The event, created in 2018 by the WEEE Forum, an international association of non-profit and sector-mandated e-scrap collection schemes, brings together stakeholders across the world to promote the correct treatment of waste electrical and electronic equipment to enable reuse and recycling. This year the emphasis is on education and engaging with members of the public to increase awareness on the proper disposal of e-scrap around the world.
More than 123 organisations from 52 countries worldwide are taking part in the third International E-Waste Day taking place on 14th October. The activities range from social media campaigns to e-scrap collections and seminars which target all stakeholders, from policymakers to households. Public and face to face events marking International E-Waste Day will be limited this year due to the ongoing coronavirus situation, but organisations are still taking the opportunity to highlight the work they are doing to improve e-scrap management through online campaigns and events of reduced size.
It is estimated that 53.6 million tonnes of e-waste were generated across the globe in 2019, and this is projected to reach an incredible 75 million tonnes by 2030, which is 9 kg for every person in the world. E-waste is not only very prevalent it also has great value; the raw materials contained in the global e-waste generated in 2019 were worth approximately €50.8 billion.
Less than 18 percent of this global e-scrap was officially documented as recycled last year, with the rest either placed in landfill, burned or illegally traded and treated in a sub-standard way and this is despite 71 percent of the world’s population being covered by e-scrap legislation. This results in a huge loss of valuable and critical raw materials from the supply chain and causes serious health, environmental and societal issues.
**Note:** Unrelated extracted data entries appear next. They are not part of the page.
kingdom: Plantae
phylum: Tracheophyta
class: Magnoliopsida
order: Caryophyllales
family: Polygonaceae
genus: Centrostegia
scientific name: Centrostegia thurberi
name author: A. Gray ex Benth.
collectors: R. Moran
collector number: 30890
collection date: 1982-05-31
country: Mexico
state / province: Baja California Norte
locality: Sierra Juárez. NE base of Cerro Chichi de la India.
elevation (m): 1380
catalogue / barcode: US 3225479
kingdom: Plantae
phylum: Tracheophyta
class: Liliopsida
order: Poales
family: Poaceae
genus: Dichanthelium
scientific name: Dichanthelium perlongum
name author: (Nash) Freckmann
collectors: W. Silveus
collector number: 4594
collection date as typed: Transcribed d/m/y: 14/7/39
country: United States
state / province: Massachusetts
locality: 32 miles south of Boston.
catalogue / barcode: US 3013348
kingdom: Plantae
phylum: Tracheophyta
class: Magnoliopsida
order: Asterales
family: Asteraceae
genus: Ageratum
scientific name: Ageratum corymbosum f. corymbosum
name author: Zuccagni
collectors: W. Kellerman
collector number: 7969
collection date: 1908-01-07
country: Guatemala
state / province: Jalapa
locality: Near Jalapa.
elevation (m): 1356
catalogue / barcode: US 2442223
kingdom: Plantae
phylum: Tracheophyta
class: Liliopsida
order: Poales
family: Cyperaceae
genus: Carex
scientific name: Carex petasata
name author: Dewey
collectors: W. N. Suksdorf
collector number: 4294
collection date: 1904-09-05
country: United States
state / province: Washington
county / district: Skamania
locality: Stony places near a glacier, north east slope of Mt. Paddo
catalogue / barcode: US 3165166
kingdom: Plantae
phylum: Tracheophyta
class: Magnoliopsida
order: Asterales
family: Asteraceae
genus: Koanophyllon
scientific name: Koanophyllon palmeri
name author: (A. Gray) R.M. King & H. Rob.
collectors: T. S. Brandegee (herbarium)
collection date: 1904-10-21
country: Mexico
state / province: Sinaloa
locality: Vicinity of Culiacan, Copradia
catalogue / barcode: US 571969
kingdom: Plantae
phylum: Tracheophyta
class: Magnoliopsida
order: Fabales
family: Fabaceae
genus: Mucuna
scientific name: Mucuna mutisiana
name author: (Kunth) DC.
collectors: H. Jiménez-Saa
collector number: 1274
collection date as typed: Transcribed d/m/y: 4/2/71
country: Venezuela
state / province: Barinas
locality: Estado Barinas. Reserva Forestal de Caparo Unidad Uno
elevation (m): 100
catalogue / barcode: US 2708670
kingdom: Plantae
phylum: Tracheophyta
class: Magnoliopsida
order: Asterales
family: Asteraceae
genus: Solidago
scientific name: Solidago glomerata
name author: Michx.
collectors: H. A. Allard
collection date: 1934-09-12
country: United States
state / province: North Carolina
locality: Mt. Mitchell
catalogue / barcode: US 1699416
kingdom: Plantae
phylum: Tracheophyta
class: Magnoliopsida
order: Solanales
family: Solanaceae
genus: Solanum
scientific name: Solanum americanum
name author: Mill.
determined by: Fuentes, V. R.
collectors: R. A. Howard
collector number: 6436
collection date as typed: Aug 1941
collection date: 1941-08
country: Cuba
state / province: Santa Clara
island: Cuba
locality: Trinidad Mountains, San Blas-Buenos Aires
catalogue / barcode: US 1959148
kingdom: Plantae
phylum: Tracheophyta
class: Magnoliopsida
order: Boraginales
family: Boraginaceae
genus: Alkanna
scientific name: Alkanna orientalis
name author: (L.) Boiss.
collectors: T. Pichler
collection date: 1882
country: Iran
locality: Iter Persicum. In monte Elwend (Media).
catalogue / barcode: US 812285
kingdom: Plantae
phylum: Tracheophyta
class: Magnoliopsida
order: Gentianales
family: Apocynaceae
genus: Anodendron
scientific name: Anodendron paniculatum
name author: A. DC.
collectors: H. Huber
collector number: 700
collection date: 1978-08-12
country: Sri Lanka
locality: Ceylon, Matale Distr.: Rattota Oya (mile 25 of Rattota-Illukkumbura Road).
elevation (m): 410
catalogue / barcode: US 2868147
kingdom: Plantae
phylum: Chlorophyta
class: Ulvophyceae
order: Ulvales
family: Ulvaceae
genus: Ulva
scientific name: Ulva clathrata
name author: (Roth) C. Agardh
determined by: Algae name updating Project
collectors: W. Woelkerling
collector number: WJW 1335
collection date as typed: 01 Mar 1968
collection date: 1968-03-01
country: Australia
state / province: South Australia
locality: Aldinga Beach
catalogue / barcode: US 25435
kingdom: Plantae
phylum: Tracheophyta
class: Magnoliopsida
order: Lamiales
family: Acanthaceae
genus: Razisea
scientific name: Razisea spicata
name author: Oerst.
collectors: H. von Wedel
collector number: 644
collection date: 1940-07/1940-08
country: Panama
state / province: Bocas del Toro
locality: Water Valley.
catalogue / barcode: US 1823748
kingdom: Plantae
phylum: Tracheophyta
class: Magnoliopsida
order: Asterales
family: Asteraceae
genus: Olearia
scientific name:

Virginijus Sinkevičius, European Commissioner for Environment, Oceans and Fisheries expressed his support for the day: “The Commission’s Circular Economy Action Plan takes circularity to the mainstream. The focus of the plan is on sectors where the impact is very high, such as electronics, and we will look at the whole lifecycle of products. At the top of the list is preventing waste generation – stopping it before it happens, and when it does happen, we look for ways to transform that waste into a useful resource. However, for this plan to be successful, we need citizens to be aware and know how they can contribute to a greener world. This is what makes International E-Waste Day so important and so relevant.”
For the occasion, the WEEE Forum has partnered with the International Telecommunication Union in drafting a report covering the rarely considered topic of Internet Waste (e-waste arising from Data Centres, 5G Connectivity infrastructure and the Internet of Things).
Pascal Leroy, Director General of the WEEE Forum, said, “E-waste is the fastest growing domestic waste stream in the world, if we don’t continue to improve the way it is collected and treated it will continue to be a major environmental issue. One key area in the quest for continual improvement is in educating young people and the wider public; the more they know and understand, the more likely they are to make the correct decisions regarding their e-waste. This is the reason the 2020 edition of International E-Waste Day is dedicated to improving societal awareness.”